Years after Lito's execution, Yesha, who has been formally adopted by Johnny, has become a lawyer. She gathers her father's former inmates, all of whom have been released, to testify at her late father's retrial, which results in his acquittal. She then imagines her father dancing with their signature dance.

==Cast==
===Main cast===
- Aga Muhlach as Joselito "Lito" Gopez
- Bela Padilla as Atty. Yesha Marie Gopez
  - Xia Vigor as young Yesha

===Supporting cast===
- Joel Torre as Soliman/Boss Sol
- JC Santos as Mambo
- Mon Confiado as Choy
- Jojit Lorenzo as Bong
- Soliman Cruz as Tatang Celso
- John Arcilla as Prison Director P/Lt. Col. Johnny San Juan
- Tirso Cruz III as Secretary P/Lt. Gen. Emmanuel Yulo
- Ronnie Lazaro as Investigator Romeo
- Yayo Aguila as Cathy San Juan
- Epy Quizon as prosecutor
- Mark Anthony Fernandez as Pancho
- Candy Pangilinan as orphanage rectress
- Ian de Leon as Lawyer/Atty. Norman
- Christopher Roxas as Investigator
- Jong Cuenco as Judge Ricardo Giron
- Mayton Eugenio as Teacher Marilou
- Jonic Magno as Doctor

==Production==
Miracle in Cell No. 7 was directed by Nuel Naval and written by Mel del Rosario under Viva Films. The film is an adaptation of the 2013 South Korean film of the same name. The original film was directed by Lee Hwan-kyung.

The film, being a Philippine adaptation of a South Korean film, is set in the Philippines. The protagonists' residence is situated somewhere along the Marikina River. Several other aspects of the film were changed from the source material, including the names of the characters. The prison which served as the main setting of the Philippine adaptation was filmed in a sound stage in Cainta, Rizal.

Aga Muhlach's character is the counterpart of Yong-gu of the original Korean film, while Bela Padilla's character was the counterpart of Yong-gu's daughter Ye-seung. Among the challenges posed by the adaptation process is how a faithful depiction of Philippine prisons would affect the film's plot. In the original South Korean film, the prisons were closed confinements with metal doors, while in the Philippines, prisons are less restrictive with metal railings instead, which would pose a problem in how the lead character's fellow inmates would hide his daughter from the jail wardens. The Philippine film also had less focus on the trial portion compared to its South Korean counterpart.
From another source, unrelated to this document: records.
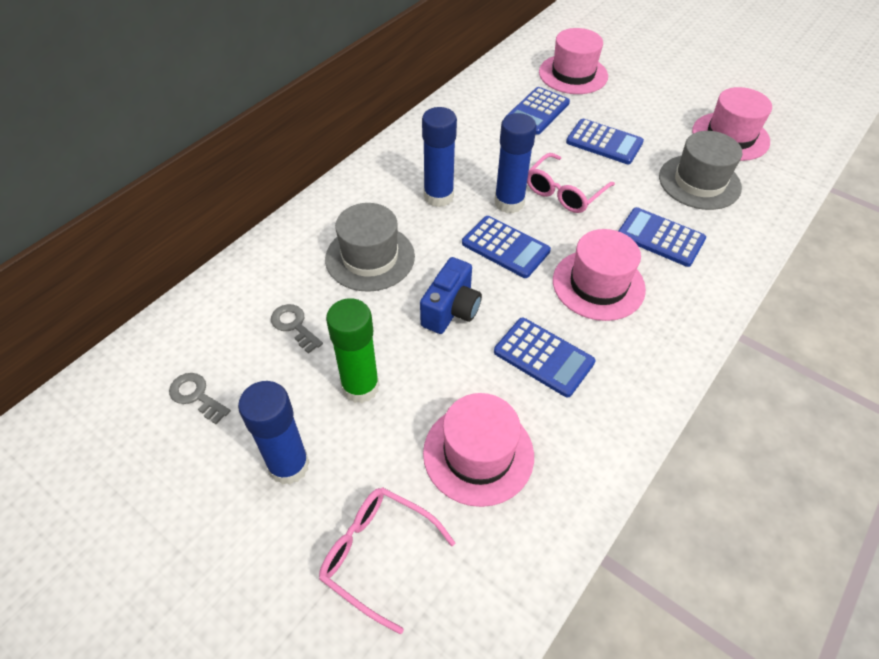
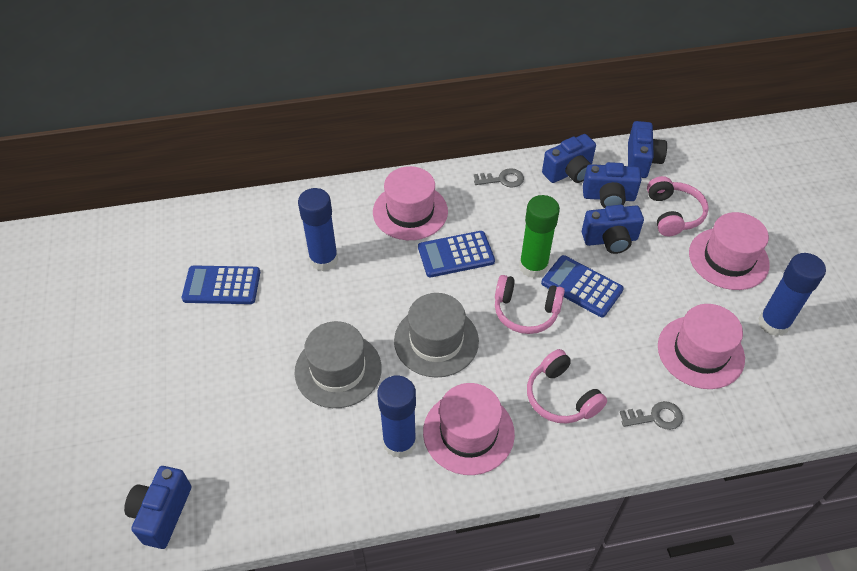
blue calculator: 5 -> 3
blue camera: 1 -> 5
pink glasses: 2 -> 0
pink headphones: 0 -> 3

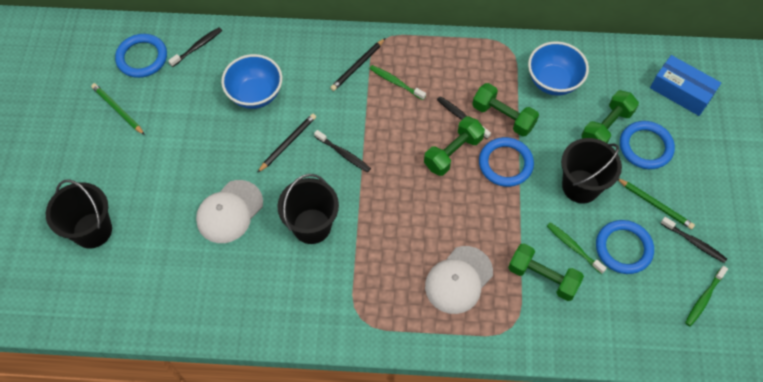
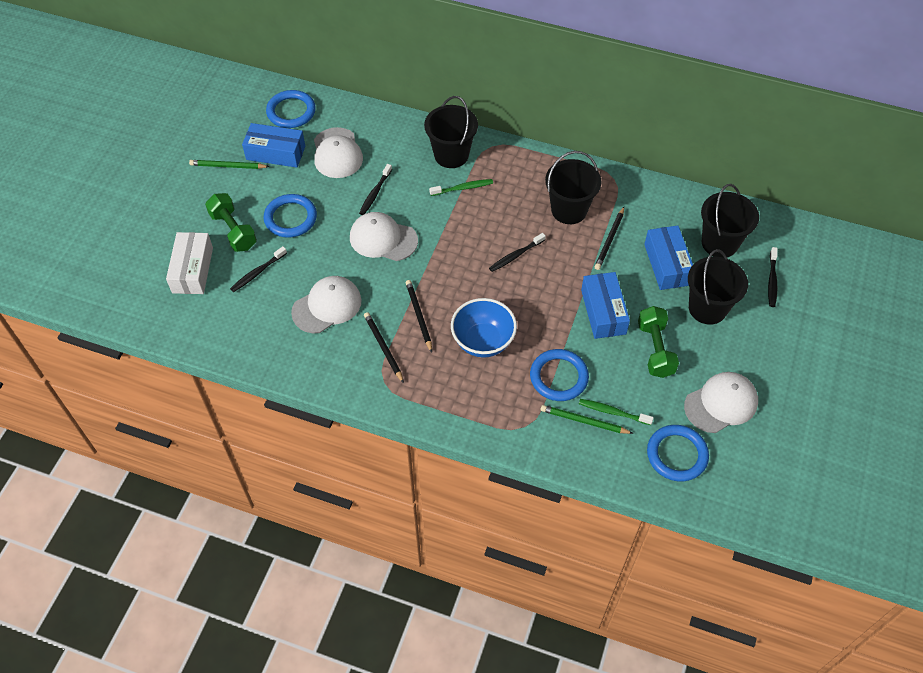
black bucket: 3 -> 4
black pencil: 2 -> 3
blue bowl: 2 -> 1
blue box: 1 -> 3
green dumbbell: 4 -> 2
green toothbrush: 3 -> 2
white box: 0 -> 1
white cap: 2 -> 4

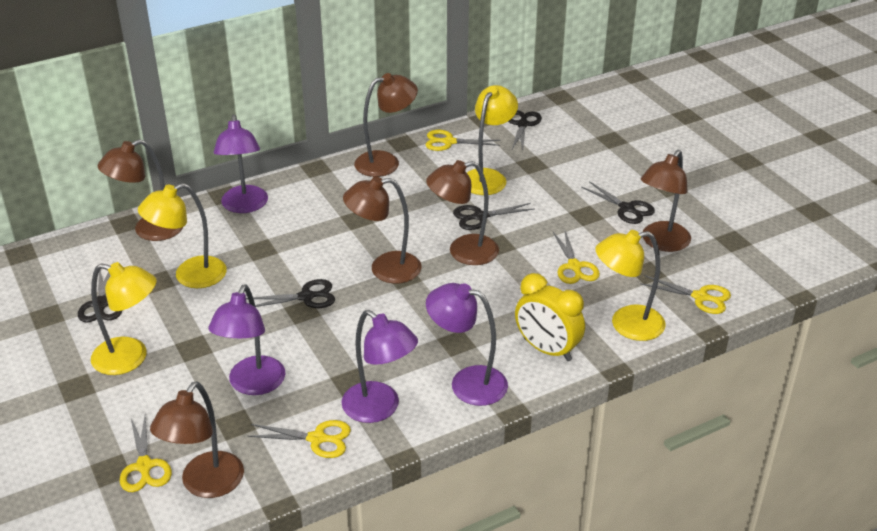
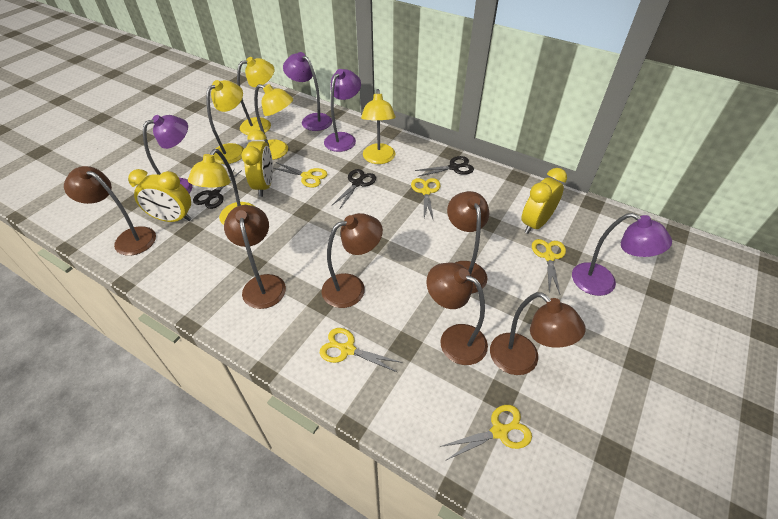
black scissors: 5 -> 3
yellow clock: 1 -> 3
yellow lamp: 4 -> 5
Nadine Lustre was supposed to play Padilla's role but withdrew from the film project citing a need to take a break after her stints with two 2019 films, Ulan and Indak.

==Marketing==
A teaser was released in November 2019 for Miracle in Cell No. 7 which had at least 7 million online views in 24 hours. The full trailer for the film was released in December 2019. Lead actor, Aga Muhlach also guested in Headstart to promote the film.

==Release==
Miracle in Cell No. 7 premiered in cinemas across the Philippines on December 25, 2019, as one of the official entries to the 45th Metro Manila Film Festival. The film was distributed by Viva Films.

==Reception==
Viva Films, the distributor and producer of Miracle in Cell No. 7 claims that tickets to its film were sold out in most cinemas in Metro Manila on the opening day of the film festival.

== Sequel ==
A sequel for the film has been announced for the 2026 Metro Manila Film Festival titled 2nd Miracle in Cell No. 7.